• [ASSIGNMENT]: Find every line in the listing that contains the string "automatizar" and copy each of those lines. Letter case counts.

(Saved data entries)
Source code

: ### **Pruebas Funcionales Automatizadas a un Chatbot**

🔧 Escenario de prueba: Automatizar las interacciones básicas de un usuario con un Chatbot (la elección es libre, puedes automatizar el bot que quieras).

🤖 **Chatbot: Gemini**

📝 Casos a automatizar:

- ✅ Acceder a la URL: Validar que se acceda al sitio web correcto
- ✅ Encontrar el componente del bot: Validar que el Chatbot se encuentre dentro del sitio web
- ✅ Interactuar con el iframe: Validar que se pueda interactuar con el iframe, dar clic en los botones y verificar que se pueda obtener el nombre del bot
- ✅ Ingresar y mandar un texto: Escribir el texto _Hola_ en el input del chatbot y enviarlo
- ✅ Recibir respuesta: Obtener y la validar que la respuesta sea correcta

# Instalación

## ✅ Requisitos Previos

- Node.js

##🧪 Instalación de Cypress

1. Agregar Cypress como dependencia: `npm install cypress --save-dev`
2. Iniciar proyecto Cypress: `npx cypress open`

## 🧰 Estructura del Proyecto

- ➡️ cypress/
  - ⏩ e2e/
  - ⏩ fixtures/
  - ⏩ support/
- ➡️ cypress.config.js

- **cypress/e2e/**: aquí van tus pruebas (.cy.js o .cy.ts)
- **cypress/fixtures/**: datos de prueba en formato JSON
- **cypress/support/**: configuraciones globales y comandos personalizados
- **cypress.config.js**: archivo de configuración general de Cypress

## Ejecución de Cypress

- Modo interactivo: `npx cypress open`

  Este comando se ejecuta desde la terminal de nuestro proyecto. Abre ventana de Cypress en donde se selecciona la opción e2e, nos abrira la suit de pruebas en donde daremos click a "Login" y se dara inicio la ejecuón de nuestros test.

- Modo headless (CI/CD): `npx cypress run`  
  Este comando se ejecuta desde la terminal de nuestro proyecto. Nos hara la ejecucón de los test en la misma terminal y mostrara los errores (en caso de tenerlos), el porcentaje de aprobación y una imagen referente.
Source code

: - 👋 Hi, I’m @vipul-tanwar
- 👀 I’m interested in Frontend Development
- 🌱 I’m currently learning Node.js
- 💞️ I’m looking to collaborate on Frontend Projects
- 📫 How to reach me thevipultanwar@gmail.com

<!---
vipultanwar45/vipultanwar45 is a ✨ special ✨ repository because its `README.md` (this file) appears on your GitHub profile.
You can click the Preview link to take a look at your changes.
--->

• [TASK SOLUTION]:
🔧 Escenario de prueba: Automatizar las interacciones básicas de un usuario con un Chatbot (la elección es libre, puedes automatizar el bot que quieras).
📝 Casos a automatizar:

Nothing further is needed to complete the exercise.